On 2014-06-23 09:41:21 -0400, Michel Hack wrote:
I had started to think in terms of a plain character string, but here
are several reasons why I changed to the mixed text/binary format:
(0) In the above, 'p1788' is inappropriate; the 'p' (for Project) will
go away if and when this actually becomes an IEEE standard.
Yes, with "ieee", this is better. But some people might prefer the
reverse domain name notation:
https://en.wikipedia.org/wiki/Reverse_domain_name_notation
e.g. a name starting with "org.ieee."
(1) I would have had to invent short names for the byte ordering.
Dima's "MSB" is incomplete, it should be "MSBF" for "Most
Significant Byte First", but may be better than "BE" or "LE".
I think that "BE" and "LE" are commonly used, e.g. by
http://tools.ietf.org/html/rfc2781
for some charsets.
IMHO, only lower case characters (as opposed to upper case) should be
used in the name.
(2) I wanted a fixed-length signature, preferably a multiple of 4 bytes.
That fits more easily into structure layouts in many languages.

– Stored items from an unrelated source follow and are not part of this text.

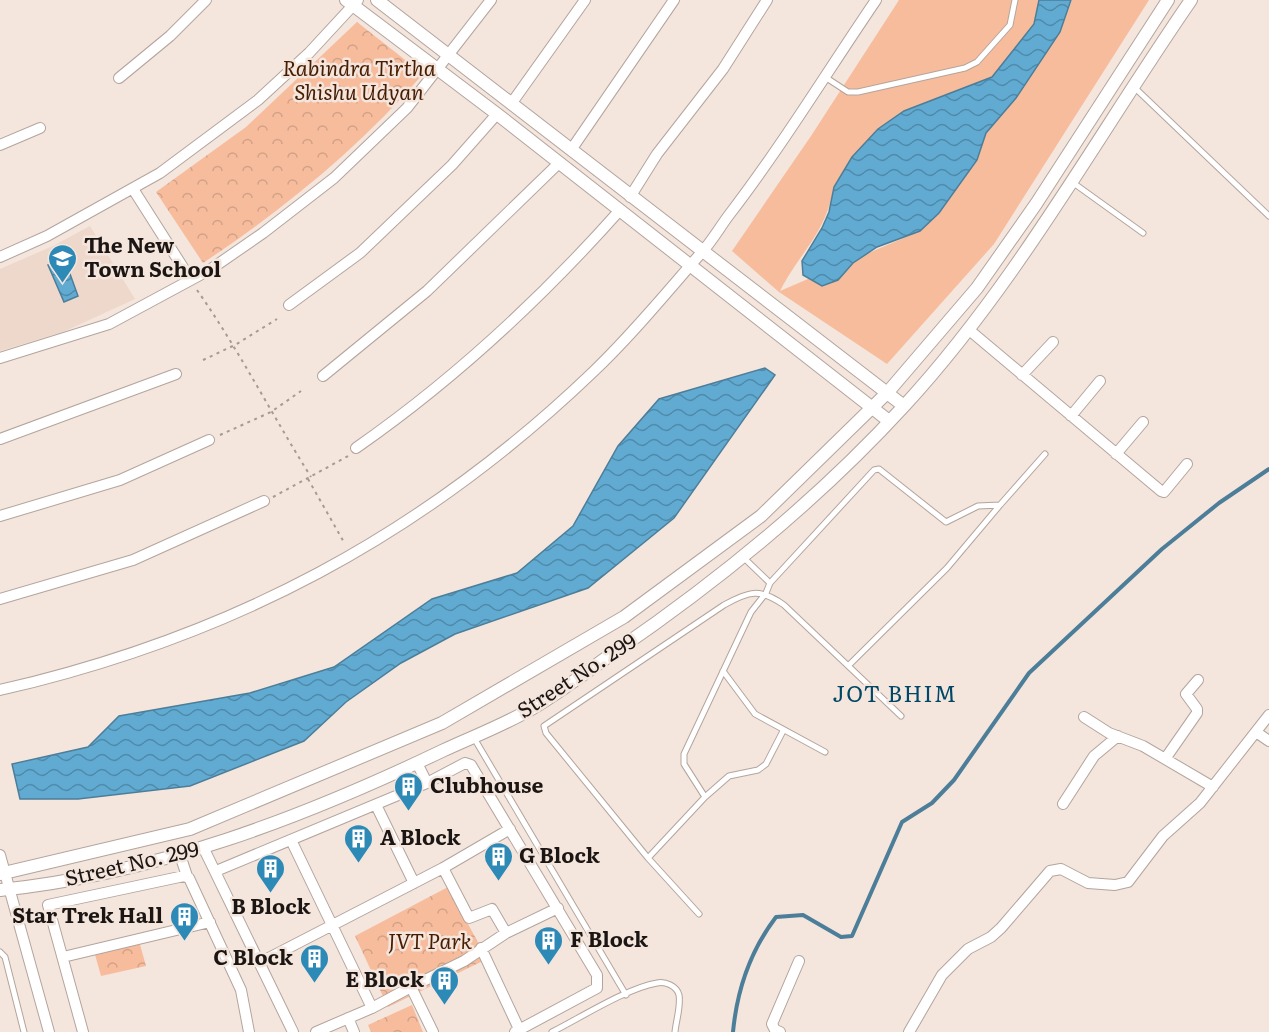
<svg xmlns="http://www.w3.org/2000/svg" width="1269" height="1032" viewBox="0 0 1269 1032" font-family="Literata,serif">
<defs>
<pattern id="park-crowns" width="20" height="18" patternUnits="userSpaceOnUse" patternTransform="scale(1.5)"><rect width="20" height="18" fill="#f7bc9c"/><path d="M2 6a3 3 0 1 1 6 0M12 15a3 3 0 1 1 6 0" fill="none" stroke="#d3a186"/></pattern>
<pattern id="water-waves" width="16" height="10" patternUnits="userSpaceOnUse" patternTransform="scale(1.5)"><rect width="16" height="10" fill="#61abd3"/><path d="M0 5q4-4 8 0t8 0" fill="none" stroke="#4f8aaa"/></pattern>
</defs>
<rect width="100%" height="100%" fill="#f4e5dd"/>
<path fill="#eed8cb" d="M 90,226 L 135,299 L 63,332 L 0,351 L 0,269 L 53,246 Z"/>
<path fill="#f7bc9c" d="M 899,0 L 1039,0 L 1034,24 L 992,77 L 949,96 L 834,187 C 824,237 801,250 780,291 L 920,231 L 939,213 L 977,160 L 986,133 L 1060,32 L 1072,0 L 1149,0 L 994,244 L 887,364 L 779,292 L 732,251 L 811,136 Z"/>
<path fill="url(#park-crowns)" d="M 357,22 L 423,74 C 359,148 284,209 203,263 L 156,192 L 246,127 Z
M 448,887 L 487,959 L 388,1007 L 355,936 Z
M 139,941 L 146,966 L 101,976 L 94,951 Z
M 412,1005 L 423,1032 L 371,1032 L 368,1025 Z"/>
<path fill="url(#water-waves)" stroke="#4c7e99" stroke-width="1.5" d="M 1039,0 L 1071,0 L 1060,32 L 1016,98 L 986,133 L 977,160 L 939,213 L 920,231 L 877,247 L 853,263 L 838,280 L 822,286 L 803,275 L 802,261 L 822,228 L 829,212 L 834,187 L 852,157 L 878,129 L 904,111 L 992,77 L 1034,24 Z
M 65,260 L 78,296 L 64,302 L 48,265 Z
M 765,368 L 775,375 L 674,518 L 588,588 L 455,634 L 401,663 L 346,702 L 304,741 L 190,786 L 78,799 L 20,799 L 12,764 L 88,747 L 119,716 L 250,693 L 334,667 L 432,599 L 517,573 L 573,526 L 618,446 L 659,399 Z"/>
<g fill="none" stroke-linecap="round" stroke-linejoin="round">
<path stroke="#4c7e99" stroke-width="4" d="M 733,1032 C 737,990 751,950 776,917 L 803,915 L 841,937 L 852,936 L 902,822 L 932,803 L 954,780 L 1029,673 L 1162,549 L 1219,503 L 1269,469"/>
<defs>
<path id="service" d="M 825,77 L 848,92 L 858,92 L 965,68 L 977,62 L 1010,25 L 1015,0
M 1134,87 L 1269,216
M 1072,182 L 1143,233
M 744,558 L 770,583
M 849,665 L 947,568 L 1000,505
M 723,671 L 755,714 L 825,752
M 474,738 L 626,995
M 705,797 L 684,764 L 684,754 L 751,612 L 766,593 L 770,583 L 874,470 L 879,469 L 946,522 L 978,506 L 1000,505 L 1045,454
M 648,858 L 705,797 L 729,776 L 758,770 L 766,764 L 783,731
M 699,914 L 648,858 L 546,733 L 544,726 L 724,605 C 749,591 760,588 784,605 L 901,716
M 0,952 L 5,957 L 24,1032
M 552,1032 C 580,1018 627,988 657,983 C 665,981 677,986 679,995 C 681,1006 676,1021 675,1032"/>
<path id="minor" d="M 119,78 L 170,36 L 206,0
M 511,104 L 585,0
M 0,145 L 40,128
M 571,150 L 674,0
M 133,189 L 191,280
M 630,197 L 657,154 L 723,69 L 767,0
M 0,257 L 47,236 L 160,173 L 258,100 L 309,53 L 358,0
M 289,305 L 360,253 L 452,165 L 497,114
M 968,329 L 1161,491 L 1164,492 L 1187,464
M 0,358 L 109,324 L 211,269 L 263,233 L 334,178 L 407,108 L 491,0
M 1022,375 L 1053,342
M 323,376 L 427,291 L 559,163
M 1071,416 L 1100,381
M 0,439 L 176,374
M 356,448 C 455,379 540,300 620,210
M 1116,454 L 1143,422
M 0,516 L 120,480 L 209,440
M 0,599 L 133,560 L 264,501
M 0,690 C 231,637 422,536 593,372 C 632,335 666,293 702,252 C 712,241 720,227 729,215 C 782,146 827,72 876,0
M 1084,717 L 1109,733 L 1143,746 L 1213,787
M 1256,732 L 1269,741
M 1165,759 L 1197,713 L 1197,709 L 1186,694 L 1198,680
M 417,763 L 427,783 L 465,763 L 471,765 L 597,975 L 597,988 L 515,1032
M 1063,804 L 1094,756 L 1118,736
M 376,805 L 414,883
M 291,840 L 372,1008 L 411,987 L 433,1032
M 204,849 L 293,1032
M 0,855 L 49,1032
M 180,855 L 187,876
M 443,868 L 510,829
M 216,871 L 427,783
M 481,948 L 519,1029
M 63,957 L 210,922
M 261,962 L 443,868 L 469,918 L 492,909 L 506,933 L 558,908
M 411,987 L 464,961 L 506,933
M 348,1018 L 354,1032
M 83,1032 L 48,905 L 184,876 L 189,878 L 241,990 L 249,1032
M 316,1032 L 372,1008
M 780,1032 L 775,1030 L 772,1024 L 799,961
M 909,1032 L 942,975 L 968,949 L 991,937 L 1001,928 L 1050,871 L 1061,869 L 1088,883 L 1115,885 L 1128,882 L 1163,836 L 1200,803 L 1269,715"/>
<path id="tertiary" d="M 346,0 L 497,114 L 889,421
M 377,0 L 904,406
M 0,874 L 190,829 L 442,723 L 624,617 L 761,516 L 888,392 L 977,288 L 1036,204 L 1168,0
M 0,890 C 155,874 302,818 442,751 C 472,737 504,725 533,708 C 562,691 589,670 616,651 C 721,579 819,499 905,405 C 1017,283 1097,136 1191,0"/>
</defs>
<use href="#service" stroke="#b3a59d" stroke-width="7"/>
<use href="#minor" stroke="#b3a59d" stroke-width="12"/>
<use href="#tertiary" stroke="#b3a59d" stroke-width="14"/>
<path stroke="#a69a94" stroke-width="2" stroke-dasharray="3 4.5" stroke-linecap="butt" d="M 197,290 C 239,350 272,415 311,477
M 203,360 L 235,345 L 277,319
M 220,435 L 271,412 L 301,391
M 308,479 L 345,544
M 273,497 L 350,455"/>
<use href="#service" stroke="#fff" stroke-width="5"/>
<use href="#minor" stroke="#fff" stroke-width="10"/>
<use href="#tertiary" stroke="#fff" stroke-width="12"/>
</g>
<defs>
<symbol id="school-pin" viewBox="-11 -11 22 30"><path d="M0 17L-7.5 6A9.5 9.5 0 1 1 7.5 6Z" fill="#2d89b6" stroke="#f4e5dd"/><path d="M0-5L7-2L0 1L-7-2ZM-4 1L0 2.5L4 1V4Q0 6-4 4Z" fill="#fff"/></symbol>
<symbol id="building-pin" viewBox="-11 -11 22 30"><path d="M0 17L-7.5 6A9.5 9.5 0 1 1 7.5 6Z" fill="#2d89b6" stroke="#f4e5dd"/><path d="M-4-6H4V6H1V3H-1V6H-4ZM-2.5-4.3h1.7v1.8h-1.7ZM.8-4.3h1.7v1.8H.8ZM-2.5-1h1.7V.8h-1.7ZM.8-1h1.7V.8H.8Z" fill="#fff"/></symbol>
</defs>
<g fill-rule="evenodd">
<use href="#school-pin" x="46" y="242" width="33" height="45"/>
<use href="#building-pin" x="392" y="770" width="33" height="45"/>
<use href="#building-pin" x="342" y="822" width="33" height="45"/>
<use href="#building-pin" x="482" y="840" width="33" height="45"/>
<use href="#building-pin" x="254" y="852" width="33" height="45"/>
<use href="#building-pin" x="168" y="900" width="33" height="45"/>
<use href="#building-pin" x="532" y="924" width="33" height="45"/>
<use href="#building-pin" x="298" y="942" width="33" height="45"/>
<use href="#building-pin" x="428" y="964" width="33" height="45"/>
</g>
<g text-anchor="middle" stroke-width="5" stroke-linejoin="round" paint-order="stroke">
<g font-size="21" font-style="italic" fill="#461d00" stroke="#f4e5dd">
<text x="359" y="76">Rabindra Tirtha<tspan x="359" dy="24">Shishu Udyan</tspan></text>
<text x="430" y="949">JVT Park</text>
</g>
<g font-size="21" font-weight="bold" fill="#1b1613" stroke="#f4e5dd" text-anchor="start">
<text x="84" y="253">The New<tspan x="84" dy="24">Town School</tspan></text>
<text x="430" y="793">Clubhouse</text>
<text x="380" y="845">A Block</text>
<text x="519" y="863">G Block</text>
<text x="271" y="914" text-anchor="middle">B Block</text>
<text x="163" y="923" text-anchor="end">Star Trek Hall</text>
<text x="570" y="947">F Block</text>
<text x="293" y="965" text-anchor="end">C Block</text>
<text x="424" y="987" text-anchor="end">E Block</text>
</g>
<g font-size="21" fill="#1b1613" stroke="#f4e5dd">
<text transform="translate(577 676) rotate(-33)" y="7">Street No. 299</text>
<text transform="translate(132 864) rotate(-13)" y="7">Street No. 299</text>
</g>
<g font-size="22" letter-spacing="1.5" fill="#004866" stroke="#f4e5dd">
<text x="895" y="702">JOT BHIM</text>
</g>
</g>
</svg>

(3) I want to accomodate ALL 754-2008 formats, including the extendable
ones that can have arbitrary size (in multiples of 32 bits). Such
sizes are better represented in binary than in a decimal character
string.
Of course, not completely arbitrary sizes. But... yesterday, and this
is recalled in your next point, you said:
"assuming that the size is less than 2**24, which is presumably
large enough to cover any extended format being contemplated in
the near future"
I'm not so sure. What I know is that some people work with much larger
precisions. I don't know whether they are interested in regarding such
numbers as numbers of some 754-2008 extendable format, though.
Also, make sure that the signature format is OK for the next 30 years
(when considering standards, 30 years is the the near future).
For this reason, a 32-bit size field may not be enough. I would go for
a 64-bit one.
(4) The method of detecting Endianness by looking at a binary field of
known content is quite general. If in fact the application already
knows the size (which is likely), this could even detect some messy
mixed-endian formats, although there are values where all four bytes
would be the same and hence useless as an indicator. (That's why I
mentioned 2**24 as a practical upper limit.)
I think that detecting endianness should be done in a clean way.